The oak-clad roofs protect the first-floor galleries in which examples of rowing boats will be displayed together with a history of sport on the Thames. These spaces will be lit by skylights and will be intimate and enclosed.
The contrast with the public spaces below - entrance hall, cafe, bookshop, information and so on, couldn't be greater. These are sheathed in wall- to-ceiling glass, bringing a wash of light across oak floors and opening up lush views of surrounding greenery.
The combination of timber floors and timber cladding and a refined deployment of daylight makes for a building with something of the character of a contemporary art gallery and yet something too of a grand ocean-going yacht. Not the sort of yacht in which the interior mismatches the exterior (there are plenty of these nautical bordellos), but one in which the whole craft is is perfect trim, physically and aesthetically. Unlike so many modern buildings, the interior represents the exterior and vice-versa. There are few more ship-shape buildings to be found anywhere in Britain.
It could, and deserves to, set a precedent. It is exactly the sort of design that might just encourage us to stop building in faux "vernacular" styles. Oxfordshire barns were not built to be quaint, but to store grain. The fact that so many of them are handsome is because they are built with a robust confidence using local materials. Chipperfield's River & Rowing Museum is far more in keeping with its Oxfordshire setting than 90 per cent of the new "vernacular" housing that has been vomited over the county in new cul-de-sacs over the past decade.
This is the first Chipperfield building of consequence (pace Wagamama) in Britain. Plans for a radical new arts centre in Wales were squashed recently and Chipperfield has entered far too many competitions and not quite made the grade. In Germany, Japan and Spain he has met with success and critical acclaim. The difficulty for dedicated architects like Chipperfield in Nineties' Britain is clear: they have to compromise to make it.
There is, however, compromise and there is compromise. Sadly, Chipperfield's clients - keen rowers all - are not so keen on letting him design the museum's interiors and displays.
If they did stop him, they would be making a big mistake. For here is a chance to get a contemporary British building right from floor to roof.
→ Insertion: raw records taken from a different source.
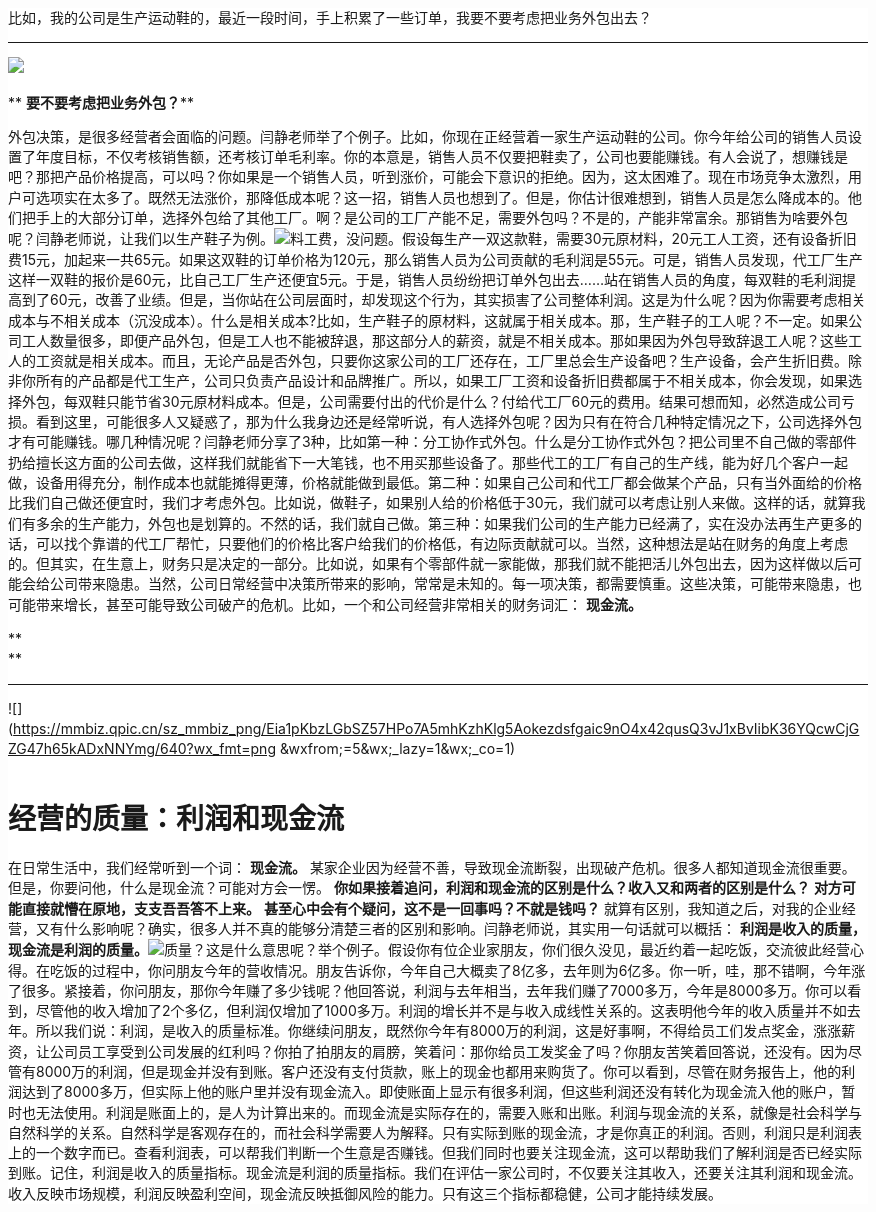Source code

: 比如，我的公司是生产运动鞋的，最近一段时间，手上积累了一些订单，我要不要考虑把业务外包出去？  
  

* * *

  

![](https://mmbiz.qpic.cn/sz_mmbiz_png/Eia1pKbzLGbSZ57HPo7A5mhKzhKlg5Aok2AIiaJW7l8erHxZALX3I4UCZ6icOiaG54icicgBCn0whu5uVqgIHoicjBcLQ/640?wx_fmt=png&wxfrom;=5&wx;_lazy=1&wx;_co=1)

 ** **要不要考虑把业务外包？****

  
外包决策，是很多经营者会面临的问题。闫静老师举了个例子。比如，你现在正经营着一家生产运动鞋的公司。你今年给公司的销售人员设置了年度目标，不仅考核销售额，还考核订单毛利率。你的本意是，销售人员不仅要把鞋卖了，公司也要能赚钱。有人会说了，想赚钱是吧？那把产品价格提高，可以吗？你如果是一个销售人员，听到涨价，可能会下意识的拒绝。因为，这太困难了。现在市场竞争太激烈，用户可选项实在太多了。既然无法涨价，那降低成本呢？这一招，销售人员也想到了。但是，你估计很难想到，销售人员是怎么降成本的。他们把手上的大部分订单，选择外包给了其他工厂。啊？是公司的工厂产能不足，需要外包吗？不是的，产能非常富余。那销售为啥要外包呢？闫静老师说，让我们以生产鞋子为例。![](https://mmbiz.qpic.cn/sz_mmbiz_jpg/Eia1pKbzLGbSTQYIt1m266ugKHHYx3UcWicZBAYvLccCecNlTv96icA4fyZEicFCBYhb9qYR3ej27IFwW0QQ5rlKXw/640?wx_fmt=jpeg)料工费，没问题。假设每生产一双这款鞋，需要30元原材料，20元工人工资，还有设备折旧费15元，加起来一共65元。如果这双鞋的订单价格为120元，那么销售人员为公司贡献的毛利润是55元。可是，销售人员发现，代工厂生产这样一双鞋的报价是60元，比自己工厂生产还便宜5元。于是，销售人员纷纷把订单外包出去……站在销售人员的角度，每双鞋的毛利润提高到了60元，改善了业绩。但是，当你站在公司层面时，却发现这个行为，其实损害了公司整体利润。这是为什么呢？因为你需要考虑相关成本与不相关成本（沉没成本）。什么是相关成本?比如，生产鞋子的原材料，这就属于相关成本。那，生产鞋子的工人呢？不一定。如果公司工人数量很多，即便产品外包，但是工人也不能被辞退，那这部分人的薪资，就是不相关成本。那如果因为外包导致辞退工人呢？这些工人的工资就是相关成本。而且，无论产品是否外包，只要你这家公司的工厂还存在，工厂里总会生产设备吧？生产设备，会产生折旧费。除非你所有的产品都是代工生产，公司只负责产品设计和品牌推广。所以，如果工厂工资和设备折旧费都属于不相关成本，你会发现，如果选择外包，每双鞋只能节省30元原材料成本。但是，公司需要付出的代价是什么？付给代工厂60元的费用。结果可想而知，必然造成公司亏损。看到这里，可能很多人又疑惑了，那为什么我身边还是经常听说，有人选择外包呢？因为只有在符合几种特定情况之下，公司选择外包才有可能赚钱。哪几种情况呢？闫静老师分享了3种，比如第一种：分工协作式外包。什么是分工协作式外包？把公司里不自己做的零部件扔给擅长这方面的公司去做，这样我们就能省下一大笔钱，也不用买那些设备了。那些代工的工厂有自己的生产线，能为好几个客户一起做，设备用得充分，制作成本也就能摊得更薄，价格就能做到最低。第二种：如果自己公司和代工厂都会做某个产品，只有当外面给的价格比我们自己做还便宜时，我们才考虑外包。比如说，做鞋子，如果别人给的价格低于30元，我们就可以考虑让别人来做。这样的话，就算我们有多余的生产能力，外包也是划算的。不然的话，我们就自己做。第三种：如果我们公司的生产能力已经满了，实在没办法再生产更多的话，可以找个靠谱的代工厂帮忙，只要他们的价格比客户给我们的价格低，有边际贡献就可以。当然，这种想法是站在财务的角度上考虑的。但其实，在生意上，财务只是决定的一部分。比如说，如果有个零部件就一家能做，那我们就不能把活儿外包出去，因为这样做以后可能会给公司带来隐患。当然，公司日常经营中决策所带来的影响，常常是未知的。每一项决策，都需要慎重。这些决策，可能带来隐患，也可能带来增长，甚至可能导致公司破产的危机。比如，一个和公司经营非常相关的财务词汇：
**现金流。**

 **  
**

* * *

  
![](https://mmbiz.qpic.cn/sz_mmbiz_png/Eia1pKbzLGbSZ57HPo7A5mhKzhKlg5Aokezdsfgaic9nO4x42qusQ3vJ1xBvIibK36YQcwCjGZG47h65kADxNNYmg/640?wx_fmt=png
&wxfrom;=5&wx;_lazy=1&wx;_co=1)

#  **经营的质量：利润和现金流**

  
在日常生活中，我们经常听到一个词： **现金流。**
某家企业因为经营不善，导致现金流断裂，出现破产危机。很多人都知道现金流很重要。但是，你要问他，什么是现金流？可能对方会一愣。
**你如果接着追问，利润和现金流的区别是什么？收入又和两者的区别是什么？** **对方可能直接就懵在原地，支支吾吾答不上来。**
**甚至心中会有个疑问，这不是一回事吗？不就是钱吗？**
就算有区别，我知道之后，对我的企业经营，又有什么影响呢？确实，很多人并不真的能够分清楚三者的区别和影响。闫静老师说，其实用一句话就可以概括：
**利润是收入的质量，现金流是利润的质量。**![](https://mmbiz.qpic.cn/sz_mmbiz_jpg/Eia1pKbzLGbSTQYIt1m266ugKHHYx3UcWryZ9LGZWgot94iaTno9OroxvvP1eXyDA0RBBuIVC7Plxpt6ic8PwuiaPQ/640?wx_fmt=jpeg)质量？这是什么意思呢？举个例子。假设你有位企业家朋友，你们很久没见，最近约着一起吃饭，交流彼此经营心得。在吃饭的过程中，你问朋友今年的营收情况。朋友告诉你，今年自己大概卖了8亿多，去年则为6亿多。你一听，哇，那不错啊，今年涨了很多。紧接着，你问朋友，那你今年赚了多少钱呢？他回答说，利润与去年相当，去年我们赚了7000多万，今年是8000多万。你可以看到，尽管他的收入增加了2个多亿，但利润仅增加了1000多万。利润的增长并不是与收入成线性关系的。这表明他今年的收入质量并不如去年。所以我们说：利润，是收入的质量标准。你继续问朋友，既然你今年有8000万的利润，这是好事啊，不得给员工们发点奖金，涨涨薪资，让公司员工享受到公司发展的红利吗？你拍了拍朋友的肩膀，笑着问：那你给员工发奖金了吗？你朋友苦笑着回答说，还没有。因为尽管有8000万的利润，但是现金并没有到账。客户还没有支付货款，账上的现金也都用来购货了。你可以看到，尽管在财务报告上，他的利润达到了8000多万，但实际上他的账户里并没有现金流入。即使账面上显示有很多利润，但这些利润还没有转化为现金流入他的账户，暂时也无法使用。利润是账面上的，是人为计算出来的。而现金流是实际存在的，需要入账和出账。利润与现金流的关系，就像是社会科学与自然科学的关系。自然科学是客观存在的，而社会科学需要人为解释。只有实际到账的现金流，才是你真正的利润。否则，利润只是利润表上的一个数字而已。查看利润表，可以帮我们判断一个生意是否赚钱。但我们同时也要关注现金流，这可以帮助我们了解利润是否已经实际到账。记住，利润是收入的质量指标。现金流是利润的质量指标。我们在评估一家公司时，不仅要关注其收入，还要关注其利润和现金流。收入反映市场规模，利润反映盈利空间，现金流反映抵御风险的能力。只有这三个指标都稳健，公司才能持续发展。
Allowed to complete what he started so convincingly, Chipperfield will create a minor masterpiece of end-of-the-century architecture.
The client body certainly owe their architect some respect, as he designed the building with precious little practical guidance and saw it to planning permission without being paid for his office's labours. Chaps (and chapesses) who mess about on the river should know about fair play and so encourage Chipperfield to complete a design that really ought not to be compromised too far at this late stage.
We have remarkably little respect for architects in Britain (compared with, say, Germany, Japan or the United States); when they get a building so right, we owe it to them to allow them to put the finishing touches on their designs. As it is in the nature of rivers to bring out the best in people, perhaps we can hope for tranquil waters at Mill Meadows by the opening of the River & Rowing Museum next summer.